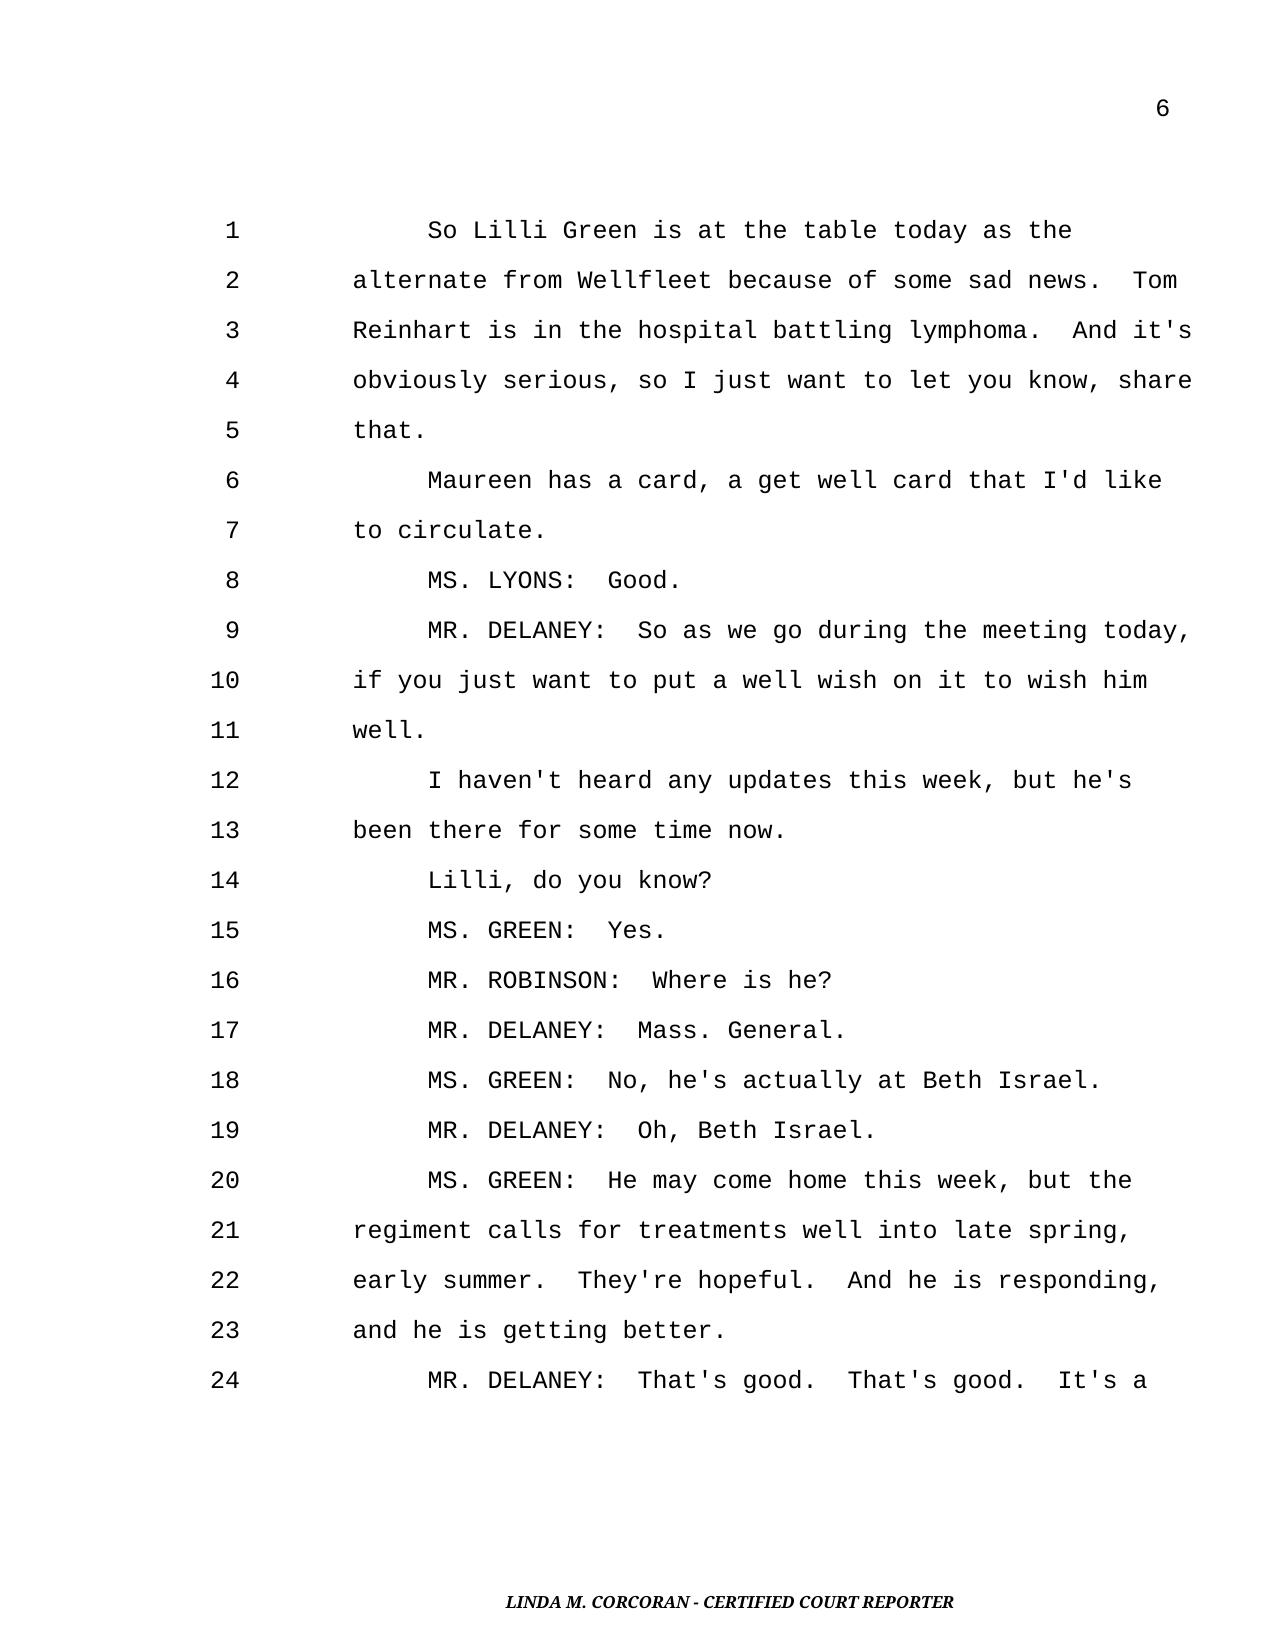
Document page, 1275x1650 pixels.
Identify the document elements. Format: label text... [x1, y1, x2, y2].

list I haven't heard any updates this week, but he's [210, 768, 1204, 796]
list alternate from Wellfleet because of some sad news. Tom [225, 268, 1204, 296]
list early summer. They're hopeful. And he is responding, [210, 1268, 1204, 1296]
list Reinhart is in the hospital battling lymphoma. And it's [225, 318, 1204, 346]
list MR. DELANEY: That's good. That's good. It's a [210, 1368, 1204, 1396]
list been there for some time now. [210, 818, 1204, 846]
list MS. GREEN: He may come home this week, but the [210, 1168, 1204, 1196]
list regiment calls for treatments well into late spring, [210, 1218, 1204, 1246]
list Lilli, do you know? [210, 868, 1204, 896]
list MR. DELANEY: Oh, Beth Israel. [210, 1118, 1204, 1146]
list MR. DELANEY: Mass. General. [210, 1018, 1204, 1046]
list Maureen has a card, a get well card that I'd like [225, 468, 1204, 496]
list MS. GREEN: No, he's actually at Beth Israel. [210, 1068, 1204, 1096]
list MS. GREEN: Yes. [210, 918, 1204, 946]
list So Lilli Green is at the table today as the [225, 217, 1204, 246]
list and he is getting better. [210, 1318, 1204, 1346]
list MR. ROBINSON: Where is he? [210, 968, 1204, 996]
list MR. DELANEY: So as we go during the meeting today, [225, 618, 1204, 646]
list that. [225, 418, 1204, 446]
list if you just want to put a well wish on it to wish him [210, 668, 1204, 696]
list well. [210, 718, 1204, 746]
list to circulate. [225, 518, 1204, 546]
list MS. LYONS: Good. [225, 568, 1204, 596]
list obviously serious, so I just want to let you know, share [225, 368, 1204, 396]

---

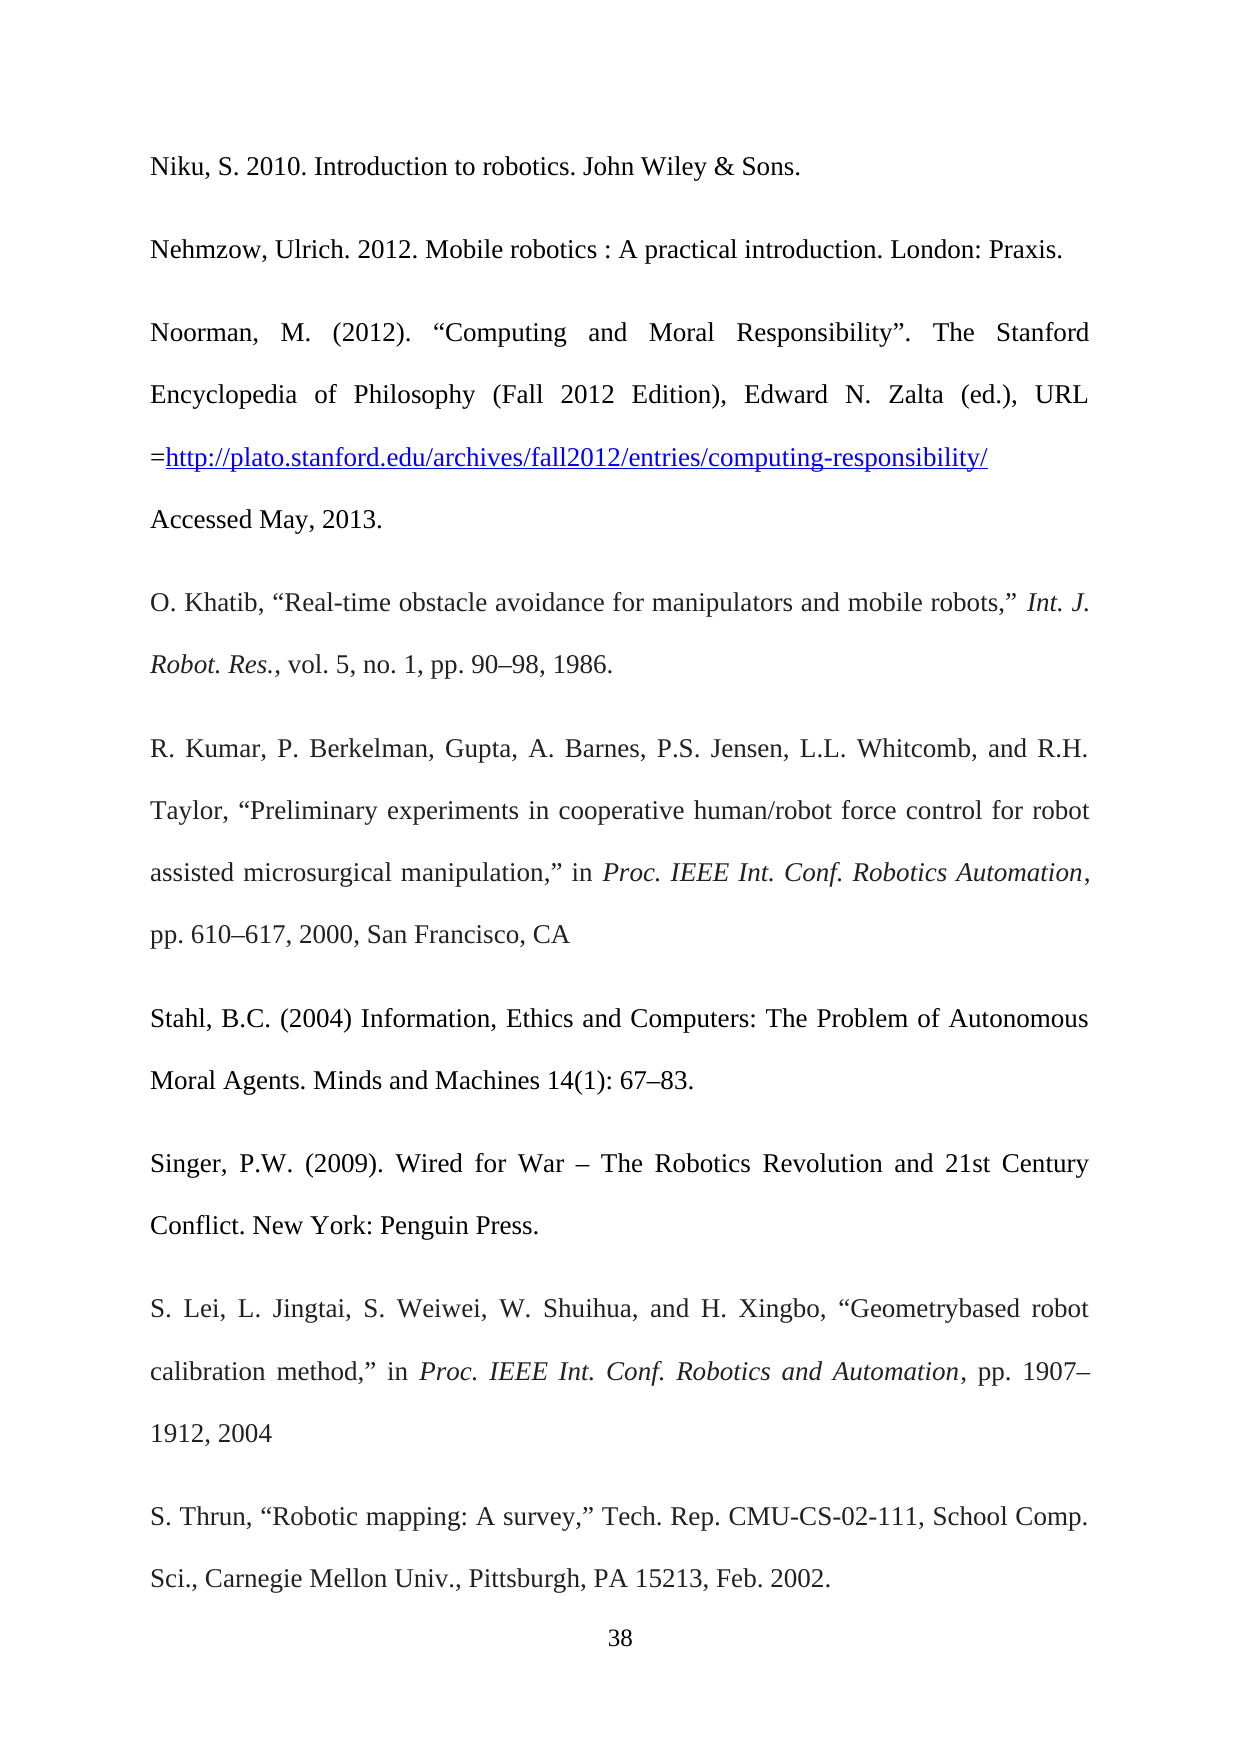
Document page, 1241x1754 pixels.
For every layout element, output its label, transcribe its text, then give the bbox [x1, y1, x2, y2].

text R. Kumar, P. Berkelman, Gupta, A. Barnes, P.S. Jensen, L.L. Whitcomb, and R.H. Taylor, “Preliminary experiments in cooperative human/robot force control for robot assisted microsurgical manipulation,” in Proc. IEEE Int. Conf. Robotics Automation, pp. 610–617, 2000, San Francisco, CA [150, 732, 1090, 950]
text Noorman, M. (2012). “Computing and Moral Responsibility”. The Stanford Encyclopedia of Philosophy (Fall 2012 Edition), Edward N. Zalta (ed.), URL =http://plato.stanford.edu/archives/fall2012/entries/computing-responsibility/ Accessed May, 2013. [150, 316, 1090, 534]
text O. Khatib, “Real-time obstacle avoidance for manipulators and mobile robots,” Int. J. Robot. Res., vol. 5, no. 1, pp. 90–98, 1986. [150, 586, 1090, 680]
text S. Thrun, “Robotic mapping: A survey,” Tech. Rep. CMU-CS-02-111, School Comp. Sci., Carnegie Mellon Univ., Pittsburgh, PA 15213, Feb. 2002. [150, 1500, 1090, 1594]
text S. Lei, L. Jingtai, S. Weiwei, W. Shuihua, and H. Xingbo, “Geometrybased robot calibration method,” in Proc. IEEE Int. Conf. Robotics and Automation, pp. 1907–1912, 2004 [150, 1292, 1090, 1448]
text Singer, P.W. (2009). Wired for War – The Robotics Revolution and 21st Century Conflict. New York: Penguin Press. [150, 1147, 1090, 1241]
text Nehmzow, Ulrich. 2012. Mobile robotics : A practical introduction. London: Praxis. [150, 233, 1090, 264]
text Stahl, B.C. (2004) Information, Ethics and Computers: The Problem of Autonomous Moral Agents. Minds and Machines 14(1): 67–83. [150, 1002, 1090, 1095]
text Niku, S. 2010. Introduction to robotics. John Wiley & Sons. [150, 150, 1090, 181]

...

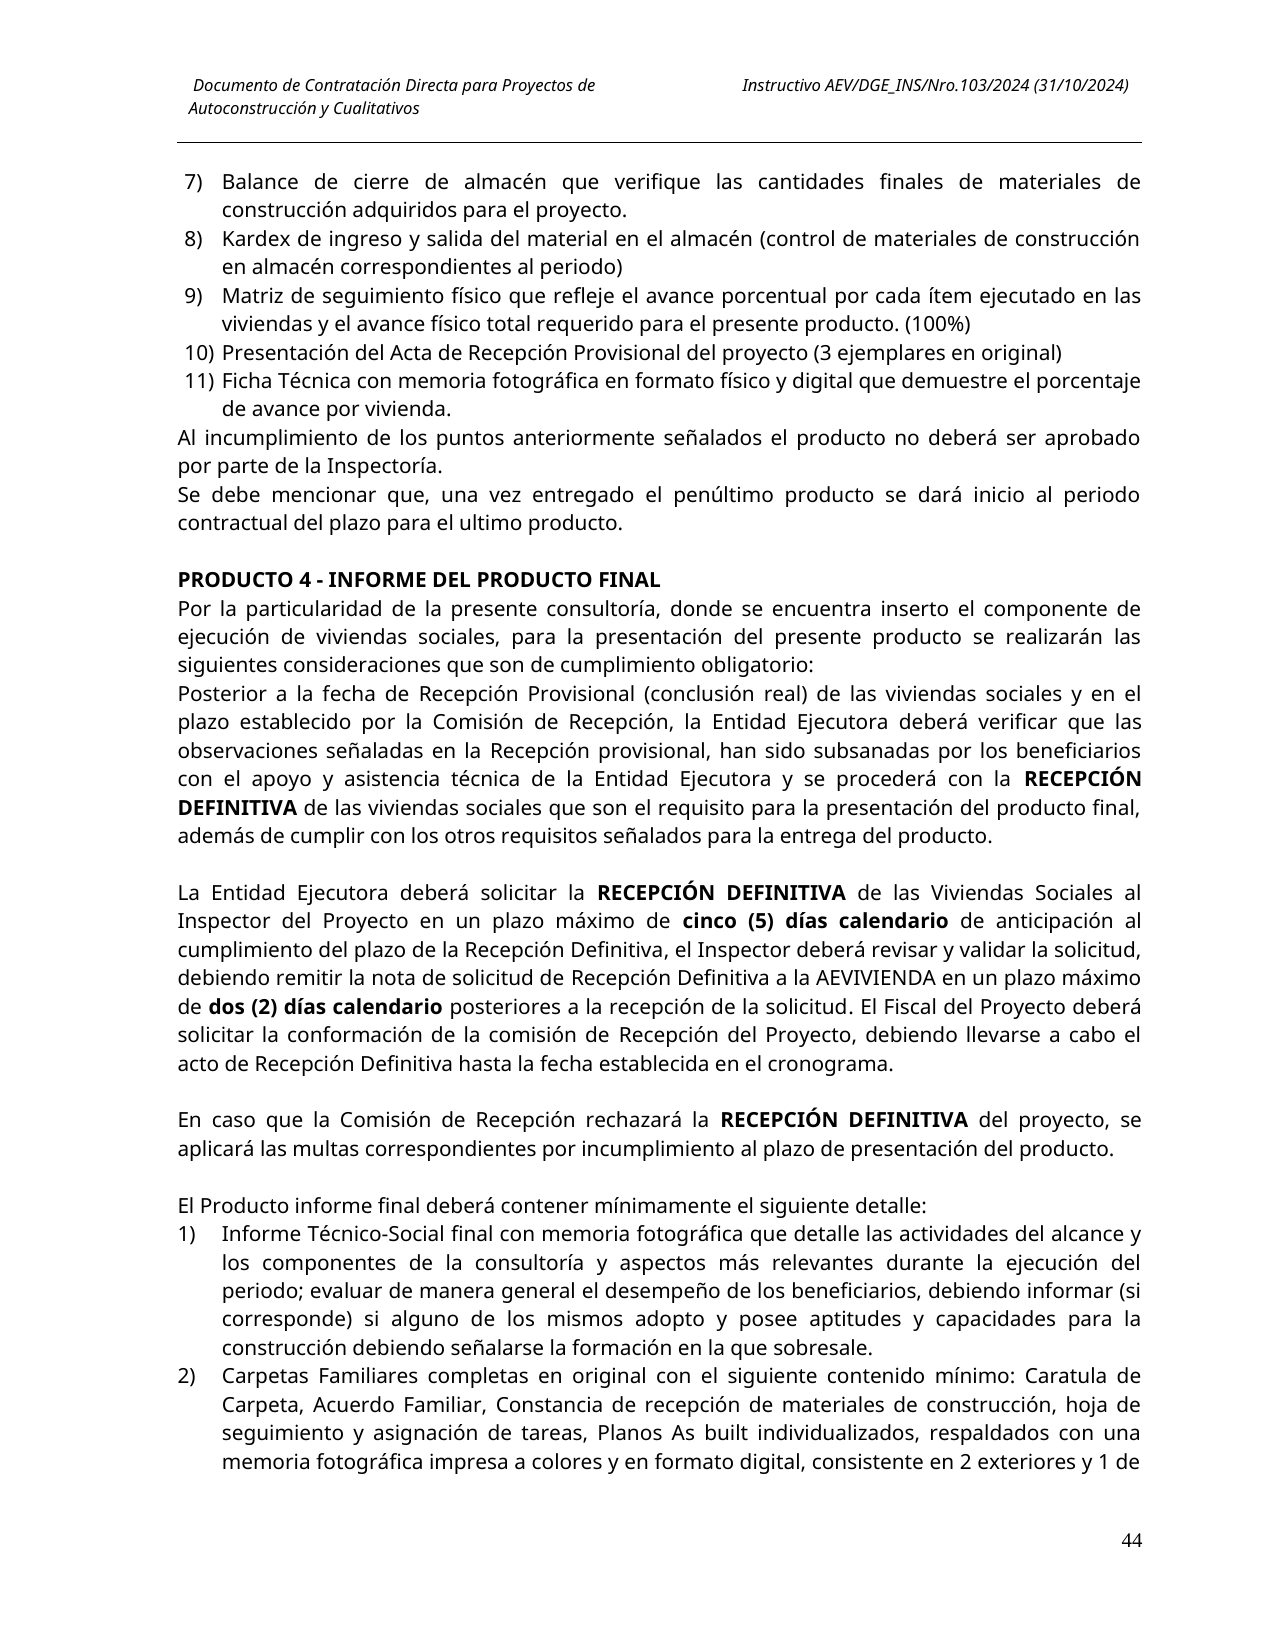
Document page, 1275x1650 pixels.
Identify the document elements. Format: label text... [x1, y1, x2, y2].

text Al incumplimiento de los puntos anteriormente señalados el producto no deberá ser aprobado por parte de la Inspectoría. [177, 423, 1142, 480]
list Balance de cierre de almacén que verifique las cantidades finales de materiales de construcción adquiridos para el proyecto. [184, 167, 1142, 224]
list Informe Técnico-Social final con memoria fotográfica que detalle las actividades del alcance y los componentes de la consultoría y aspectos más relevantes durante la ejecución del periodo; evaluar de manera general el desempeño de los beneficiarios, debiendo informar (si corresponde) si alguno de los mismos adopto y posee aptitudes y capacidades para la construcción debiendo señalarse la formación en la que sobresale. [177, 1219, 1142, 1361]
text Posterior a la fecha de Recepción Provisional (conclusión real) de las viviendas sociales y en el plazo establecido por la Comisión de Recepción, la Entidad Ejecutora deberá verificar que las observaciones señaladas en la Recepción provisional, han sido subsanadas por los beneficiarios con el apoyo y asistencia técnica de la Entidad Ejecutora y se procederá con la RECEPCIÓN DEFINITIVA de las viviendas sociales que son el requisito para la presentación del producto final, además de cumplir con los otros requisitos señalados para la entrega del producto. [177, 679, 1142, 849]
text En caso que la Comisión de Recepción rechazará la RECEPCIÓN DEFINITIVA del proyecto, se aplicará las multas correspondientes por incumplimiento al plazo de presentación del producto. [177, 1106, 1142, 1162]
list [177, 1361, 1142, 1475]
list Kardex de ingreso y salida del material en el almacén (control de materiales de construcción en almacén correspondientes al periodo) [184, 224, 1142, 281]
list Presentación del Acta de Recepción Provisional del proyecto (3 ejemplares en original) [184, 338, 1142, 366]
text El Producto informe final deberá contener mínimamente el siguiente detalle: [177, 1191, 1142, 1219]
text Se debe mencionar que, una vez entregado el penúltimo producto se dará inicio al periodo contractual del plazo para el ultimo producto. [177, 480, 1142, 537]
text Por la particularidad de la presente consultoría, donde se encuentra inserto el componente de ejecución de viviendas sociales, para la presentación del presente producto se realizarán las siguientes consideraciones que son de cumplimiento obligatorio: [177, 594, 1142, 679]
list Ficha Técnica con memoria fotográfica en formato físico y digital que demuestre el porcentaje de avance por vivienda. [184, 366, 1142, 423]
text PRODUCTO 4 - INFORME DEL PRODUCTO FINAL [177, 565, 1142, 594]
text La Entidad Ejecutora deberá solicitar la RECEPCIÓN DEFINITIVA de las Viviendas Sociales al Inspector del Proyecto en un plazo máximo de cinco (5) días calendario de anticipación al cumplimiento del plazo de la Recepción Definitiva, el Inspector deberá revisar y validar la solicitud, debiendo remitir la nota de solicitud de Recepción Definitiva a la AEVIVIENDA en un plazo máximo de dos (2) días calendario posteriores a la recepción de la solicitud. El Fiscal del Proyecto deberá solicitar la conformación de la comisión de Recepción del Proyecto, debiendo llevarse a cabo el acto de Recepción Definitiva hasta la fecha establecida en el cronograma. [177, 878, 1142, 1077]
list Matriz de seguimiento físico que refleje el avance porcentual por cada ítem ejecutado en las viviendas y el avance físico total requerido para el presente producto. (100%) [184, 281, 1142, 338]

_REQUIRED ACTION_
For every line above that includes the string "just", copy the line.

_WRITTEN RESPONSE_
list if you just want to put a well wish on it to wish him [210, 668, 1204, 696]
list obviously serious, so I just want to let you know, share [225, 368, 1204, 396]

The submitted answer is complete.